WASHINGTON — The Space Force has broadened its plans to upgrade its legacy ground-based radars to improve their missile defense and space monitoring capabilities, now envisioning a sweeping program to digitize the mostly analog antennas and computer processors for all eight of the aging systems, according to a Space Systems Command (SSC) spokesperson.
The expanded Ground Based Radar Digitization (GBRD) effort is “transformational,” as it will allow the service to put into place “better ways to defeat modern digital threats (smaller, faster, more numerous objects),” the spokesperson said.
The re-scoped GBRD effort replaces a plan first put forward in a request for information (RFI) from industry last July which would have upgraded only six of the radars and involved only partial subsystem modernizations rather than a comprehensive overhaul, the SSC spokesperson explained.
SSC “is seeking industry inputs on a potential larger scope program to include all eight of our ground-based strategic radars,” a Space Systems Command (SSC) spokesperson told Breaking Defense. “In addition to the five Upgraded Early Warning Radars (UEWRs) and the PARCS radar in North Dakota, the RFI now includes the Cobra Dane radar in Alaska and the AN/FPS-85 radar at Eglin AFB, Florida.”
“These aging systems are nearing obsolescence, necessitating technological upgrades. GBRD aims to digitize these radars for enhanced battlespace awareness, reduced sustainment costs, and resolution of obsolescence challenges,” according to the RFI.
The Pentagon’s fiscal 2026 reconciliation package included $1.98 billion for “improved ground-based missile defense radar” related to the Pentagon’s Golden Dome initiative. However, the SSC spokesperson declined to comment on whether some of those funds would be used to support the broadened GBRD effort.
Stressing that at the moment SSC is only “seeking information, not committing to any specific sites in the final program,” the spokesperson said that “the program office is unable to provide specific details on the status of funding at this time; however, the program office continues to seek information on fast-moving efforts with the desire to execute as soon as able.”
The UEWR radars directly feed into the Missile Defense Agency’s Ground-based Midcourse Defense system, with three UEWRs located at at Beale AFB in California, one at Fylingdales in the United Kingdom, and one at Thule AFB in Greenland.
The PARCS radar, formally the AN/FPQ‑16 Perimeter Acquisition Radar Attack Characterization System, first came online in the 1970s and supports the Space Force’s missile warning and space situational awareness missions.
Cobra Dane, which faces the western part of US Indo-Pacific Command according to a Space Force fact sheet, primarily supports the North American Aerospace Defense Command with missile warning data, but also serves as a node in the US Space Command’s Space Surveillance Network.
The AN/FPS-85 phased-array radar is primarily used for space surveillance, and can detect, track and identify up to 200 satellites simultaneously, according to a Space Force fact sheet.
The revised GBRD effort will equip all eight radars with the same “back end” computers, servers and software, as well as updating the radar’s “front end” antennas, the SSC spokesperson said — a major shift in approach from the original plan.
“The analogy is to think of the radar system ‘front end’ as the eyes and ears of the radar.
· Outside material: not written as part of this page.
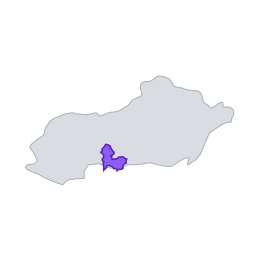 Durrës on a map of Albania (Mercator projection), rotated 262°
{"feature_id": "ALB-1494", "entity_name": "Durrës", "entity_type": "County", "adm_level": 1, "iso_a3": "ALB", "parent_name": "Albania", "parent_adm1": "", "projection": "mercator", "projection_center": [19.648, 41.417], "detail": "fine", "context": "in_parent", "style": "filled", "palette": "violet", "viewbox_px": 256, "rotation_deg": 262, "n_neighbors": 0, "source": "natural_earth", "source_scale": "10m", "svg_char_len": 2791}
<svg xmlns="http://www.w3.org/2000/svg" viewBox="0 0 256 256"><g transform="rotate(262 128 128)"><path d="M84.2,77.6L84.4,74.0L85.2,68.2L84.7,66.3L85.2,63.1L83.6,58.7L80.9,55.6L83.5,50.0L87.3,43.2L90.8,37.9L95.1,32.3L97.9,26.9L101.0,22.3L103.6,20.9L104.9,21.9L105.6,23.9L105.5,29.9L106.4,31.9L108.2,33.4L112.1,32.7L116.3,31.2L122.1,28.1L123.1,28.2L125.2,29.9L129.6,37.1L132.6,43.4L138.4,45.6L141.6,48.1L145.8,51.9L147.8,55.6L150.6,67.1L150.9,74.1L150.1,77.2L149.4,78.0L146.8,89.3L147.4,95.0L147.4,98.8L145.2,100.3L143.8,102.6L146.1,112.0L145.8,115.9L145.9,120.5L150.2,130.9L152.7,134.1L154.9,135.6L157.8,145.1L159.5,146.7L166.5,145.8L169.9,146.9L171.2,149.2L171.5,150.7L171.1,156.0L172.8,160.1L175.1,164.3L175.1,166.9L173.6,171.0L170.8,175.9L167.1,177.8L163.0,179.4L161.1,183.2L160.1,187.2L158.3,190.2L157.1,193.5L155.4,200.1L155.0,202.6L152.3,205.0L148.0,206.0L144.2,206.2L141.6,207.3L140.3,209.6L137.8,211.5L136.4,212.3L136.4,214.3L138.1,218.5L140.2,221.9L140.2,224.7L139.2,225.4L136.1,225.1L135.4,226.1L135.1,229.2L134.3,231.8L133.0,233.4L130.7,235.1L126.7,234.6L122.8,231.9L120.8,231.1L119.7,231.2L119.4,224.8L117.7,219.8L111.6,207.8L91.8,196.0L87.2,190.8L85.1,186.3L83.1,182.1L85.1,182.0L87.0,183.1L89.5,184.3L90.5,182.2L89.4,177.6L84.3,166.9L83.9,163.9L86.4,154.9L90.6,144.8L90.3,132.4L91.6,123.1L90.2,117.0L89.5,109.6L92.5,99.7L95.1,97.2L96.8,94.1L96.9,83.5L91.0,78.5L84.2,77.6Z" fill="#d9dde1" stroke="#a8b0b8" stroke-width="1"/><path d="M93.5,121.4L93.4,120.2L92.8,119.0L92.0,118.1L91.2,117.7L90.0,117.7L89.0,117.6L88.3,116.9L88.1,115.6L88.1,112.6L87.9,112.0L87.1,111.2L86.9,110.4L87.6,111.3L88.8,111.3L89.7,110.3L89.5,108.4L90.8,107.7L92.1,106.6L93.1,105.1L93.6,103.2L93.4,102.0L93.1,101.6L92.5,101.4L91.7,101.0L91.0,100.3L90.1,98.8L89.5,98.0L94.2,98.7L95.7,98.2L95.9,98.3L97.6,99.3L97.8,98.8L97.9,98.7L98.1,98.6L98.9,98.5L100.1,98.0L100.4,98.1L101.3,98.6L101.5,98.8L102.0,99.4L102.3,99.7L102.7,100.0L103.4,100.1L104.2,100.0L105.9,99.4L106.6,98.9L106.9,98.5L107.0,98.2L107.1,97.9L107.4,97.7L107.7,97.7L108.0,97.9L108.5,98.5L109.0,99.0L109.4,99.3L110.8,99.4L112.7,101.8L114.8,103.5L114.8,104.2L114.7,104.6L114.5,105.0L113.8,106.4L113.4,106.9L112.5,107.9L112.0,108.1L111.6,108.0L111.1,107.6L110.8,107.4L110.7,107.7L110.6,107.9L110.5,108.2L110.3,108.4L108.0,109.3L106.5,110.4L105.9,110.7L105.5,110.8L104.8,110.8L104.5,110.6L104.3,110.2L104.1,109.8L104.0,109.6L103.9,109.5L103.6,109.2L103.4,108.9L103.3,108.6L103.1,107.4L103.0,107.0L102.8,106.8L102.5,107.1L102.3,107.5L102.1,107.9L101.8,108.0L100.7,107.7L99.2,108.0L99.1,112.1L99.2,113.0L99.5,113.7L99.8,114.0L100.3,114.2L100.4,114.5L100.4,115.1L100.3,116.3L100.4,117.2L100.3,118.0L100.2,118.8L99.9,119.3L98.4,120.6L97.4,122.5L96.4,121.8L94.9,121.2L93.5,121.4L93.5,121.4Z" fill="#8b5cf6" stroke="#5b21b6" stroke-width="1.5"/></g></svg>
It’s the large, physical hardware array that transmits and receives the radio frequency (RF) energy. The ‘back end’ is the brain. It’s the computers, servers, and software that take the raw energy received by the front end, process it, and turn it into understandable data — like identifying an object, its location, and its trajectory,” the SSC spokesperson explained.
The original RFI was seeking information on how “to give each radar a new, modern ‘brain’ (back end). While this was an improvement, it was like giving eight different people eight different, newer models of computers. They would all be better, but they would still operate differently. The new RFI is seeking input on giving all eight radars the same ‘brain’—a single, common, virtual stack software architecture,” the spokesperson added.
The change will put into place a common software update across the entire radar fleet, and will “dramatically” cut long-term costs, the spokesperson said. Further, the common back end means tracking data from all eight radars can be fused into a “much more comprehensive picture of the space domain.”
Unlike under the first GBRD plan, each radar also now will get a makeover of its “old, 1970s-era analog,” the spokesperson said.
“Digitizing the front end is like upgrading from an old analog television camera to a new 8K digital camera. It provides the new brain with an incredibly clear, high-fidelity data stream, unlocking the system’s full potential and allowing us to see the threats we couldn’t see before.”
According to the revised RFI, the Space Force is planning to reach initial operational capability with four “Rapid Prototype” sites completed in the first quarter of FY30; and full operational capability for all sites by the second quarter of FY31.
Interested vendors have until April 1 to respond to the revamped RFI.